Are there locks that git-annex holds for the entirety of e.g. git-annex-get --batch
?
As part of auto-fetching annexed files on open(), I'd like to keep one or more long-running git-annex-get --batch
processes and pipe the keys I need fetched as needed, rather than start a new git-annex process for each key. But, this only makes sense if, while waiting to read more keys from stdin, git-annex is no holding locks that could interfere with other git-annex calls.
No, there are not.
I'd like to turn this question around. You, and others, seem to have low expectations of git-annex's locking and handling of concurrency. Is there a change to the documentation somewhere that would convey that git-annex handles multiple concurrent operations, without stepping on each other's toes, with extensive fine-grained locking at both the thread and file level?

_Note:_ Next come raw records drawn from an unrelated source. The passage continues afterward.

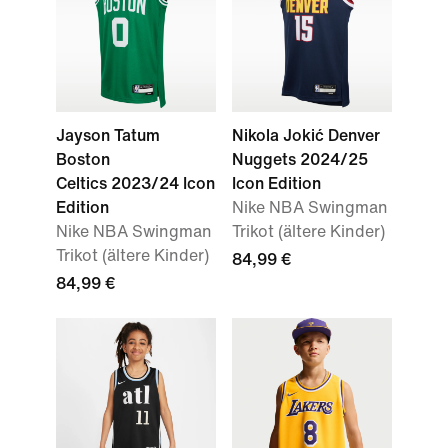
Jayson Tatum
Nikola Jokić Denver
Boston
Nuggets 2024/25
Celtics 2023/24 Icon
Icon Edition
Edition
Nike NBA Swingman
Nike NBA Swingman
Trikot (ältere Kinder)
Trikot (ältere Kinder)
84,99 €
84,99 €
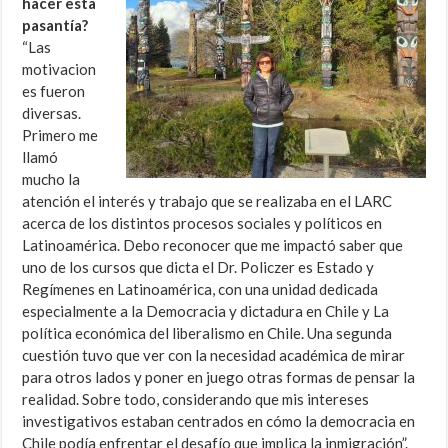
hacer esta
pasantía?
“Las
motivacion
es fueron
diversas.
Primero me
llamó
mucho la
atención el interés y trabajo que se realizaba en el LARC
acerca de los distintos procesos sociales y políticos en
Latinoamérica. Debo reconocer que me impactó saber que
uno de los cursos que dicta el Dr. Policzer es Estado y
Regímenes en Latinoamérica, con una unidad dedicada
especialmente a la Democracia y dictadura en Chile y La
política económica del liberalismo en Chile. Una segunda
cuestión tuvo que ver con la necesidad académica de mirar
para otros lados y poner en juego otras formas de pensar la
realidad. Sobre todo, considerando que mis intereses
investigativos estaban centrados en cómo la democracia en
Chile podía enfrentar el desafío que implica la inmigración”.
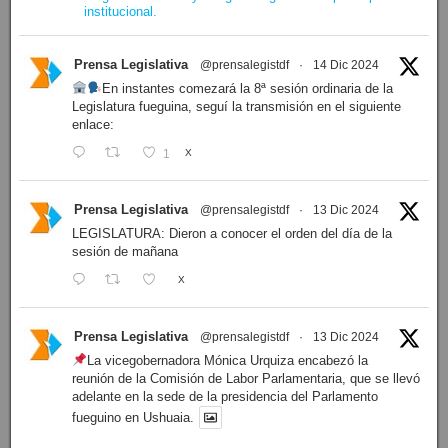
institucional.
Prensa Legislativa
@prensalegistdf
·
14 Dic 2024
En instantes comezará la 8ª sesión ordinaria de la
Legislatura fueguina, seguí la transmisión en el siguiente
enlace:
1
X
Prensa Legislativa
@prensalegistdf
·
13 Dic 2024
LEGISLATURA: Dieron a conocer el orden del día de la
sesión de mañana
X
Prensa Legislativa
@prensalegistdf
·
13 Dic 2024
La vicegobernadora Mónica Urquiza encabezó la
reunión de la Comisión de Labor Parlamentaria, que se llevó
adelante en la sede de la presidencia del Parlamento
fueguino en Ushuaia.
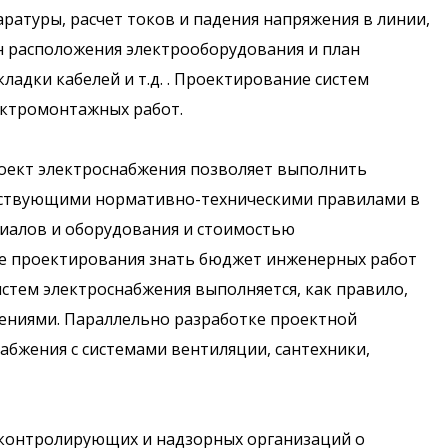
аратуры, расчет токов и падения напряжения в линии,
н расположения электрооборудования и план
ладки кабелей и т.д. . Проектирование систем
ектромонтажных работ.
роект электроснабжения позволяет выполнить
ествующими нормативно-техническими правилами в
риалов и оборудования и стоимостью
пе проектирования знать бюджет инженерных работ
стем электроснабжения выполняется, как правило,
ениями. Параллельно разработке проектной
абжения с системами вентиляции, сантехники,
 контролирующих и надзорных организаций о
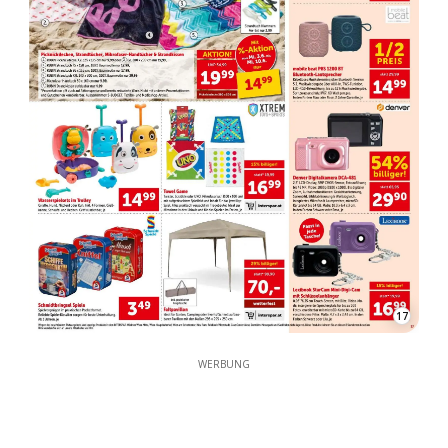
17
WERBUNG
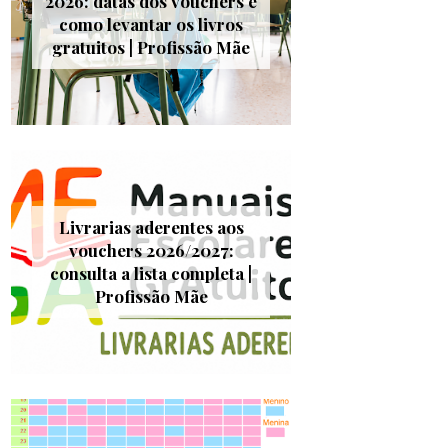
2026: datas dos vouchers e
como levantar os livros
gratuitos | Profissão Mãe
Livrarias aderentes aos
vouchers 2026/2027:
consulta a lista completa |
Profissão Mãe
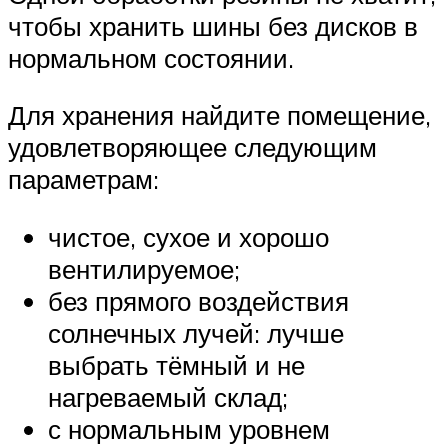
чтобы хранить шины без дисков в
нормальном состоянии.
Для хранения найдите помещение,
удовлетворяющее следующим
параметрам:
чистое, сухое и хорошо
вентилируемое;
без прямого воздействия
солнечных лучей: лучше
выбрать тёмный и не
нагреваемый склад;
с нормальным уровнем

Because I keep anwering what seems like the same question, over and over. And I don't understand why people seem to expect the worst, it's kind of a downer and it's tedious to keep having to reassure people. Is it something I did? Is it a general expectation that concurrency is hard and so everything will get it wrong? Is it specifically git certianly having poor locking in several places notably around the index and assuming that git-annex will inherit it?
Joey,
I very much value all the work/thought you've put into making git-annex robust, starting with choosing Haskell.
As to why the question keeps coming up...

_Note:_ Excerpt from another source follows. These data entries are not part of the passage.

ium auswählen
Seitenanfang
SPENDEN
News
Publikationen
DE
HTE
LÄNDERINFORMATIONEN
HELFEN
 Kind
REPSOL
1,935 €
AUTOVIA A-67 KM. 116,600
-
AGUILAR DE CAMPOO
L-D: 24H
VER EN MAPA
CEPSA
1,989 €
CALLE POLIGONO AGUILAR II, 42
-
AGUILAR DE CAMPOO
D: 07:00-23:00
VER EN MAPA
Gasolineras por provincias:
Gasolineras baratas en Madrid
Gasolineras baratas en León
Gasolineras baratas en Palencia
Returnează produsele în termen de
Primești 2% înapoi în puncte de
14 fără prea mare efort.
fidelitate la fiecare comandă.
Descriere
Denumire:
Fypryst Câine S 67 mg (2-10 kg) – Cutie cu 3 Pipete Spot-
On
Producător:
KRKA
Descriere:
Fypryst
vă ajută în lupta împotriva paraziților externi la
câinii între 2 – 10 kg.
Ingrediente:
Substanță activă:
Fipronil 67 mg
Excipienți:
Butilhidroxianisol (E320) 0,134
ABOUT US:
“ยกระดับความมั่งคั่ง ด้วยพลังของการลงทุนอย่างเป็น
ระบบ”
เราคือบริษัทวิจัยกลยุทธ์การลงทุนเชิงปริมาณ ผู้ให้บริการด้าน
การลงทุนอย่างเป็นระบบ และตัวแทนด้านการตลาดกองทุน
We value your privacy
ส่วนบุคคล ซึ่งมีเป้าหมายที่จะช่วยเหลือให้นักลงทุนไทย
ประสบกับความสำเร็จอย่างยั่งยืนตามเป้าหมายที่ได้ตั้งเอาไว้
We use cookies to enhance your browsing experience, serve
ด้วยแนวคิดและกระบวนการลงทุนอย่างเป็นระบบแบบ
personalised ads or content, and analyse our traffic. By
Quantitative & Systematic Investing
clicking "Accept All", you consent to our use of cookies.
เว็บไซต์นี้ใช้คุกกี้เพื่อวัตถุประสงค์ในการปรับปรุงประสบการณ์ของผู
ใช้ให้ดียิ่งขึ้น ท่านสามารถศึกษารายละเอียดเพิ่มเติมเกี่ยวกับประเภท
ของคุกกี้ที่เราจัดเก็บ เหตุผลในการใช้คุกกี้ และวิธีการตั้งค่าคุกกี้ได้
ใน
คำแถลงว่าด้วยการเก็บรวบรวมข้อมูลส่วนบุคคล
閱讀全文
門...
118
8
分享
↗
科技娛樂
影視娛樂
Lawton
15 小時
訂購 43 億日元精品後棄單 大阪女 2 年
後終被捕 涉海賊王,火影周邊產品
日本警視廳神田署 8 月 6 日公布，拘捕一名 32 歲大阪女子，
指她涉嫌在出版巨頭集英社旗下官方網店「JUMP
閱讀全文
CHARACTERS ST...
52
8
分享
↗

I often find myself wanting to use git-annex in what seems to me non-standard ways, so it's possible the usage pattern wasn't planned/optimized/tested for. E.g. with
git-annex-get --batch
the typical usage would be to feed a large batch of keys at once, and to not have other git-annex processes running at the time. The git-annex test suite does not test under concurrency. I've run into intermittent failures with concurrent operations, that were fixed by disabling concurrency. I'll try at some point to isolate reproducible examples of these failures, but they do happen quite consistently on my system.I understand that git-annex is parallelism-safe in that parallelism does not cause data loss. But things short of data loss, like intermittent failures/deadlocks, are something I still need to work around, when using git-annex as a building block in larger automated workflows.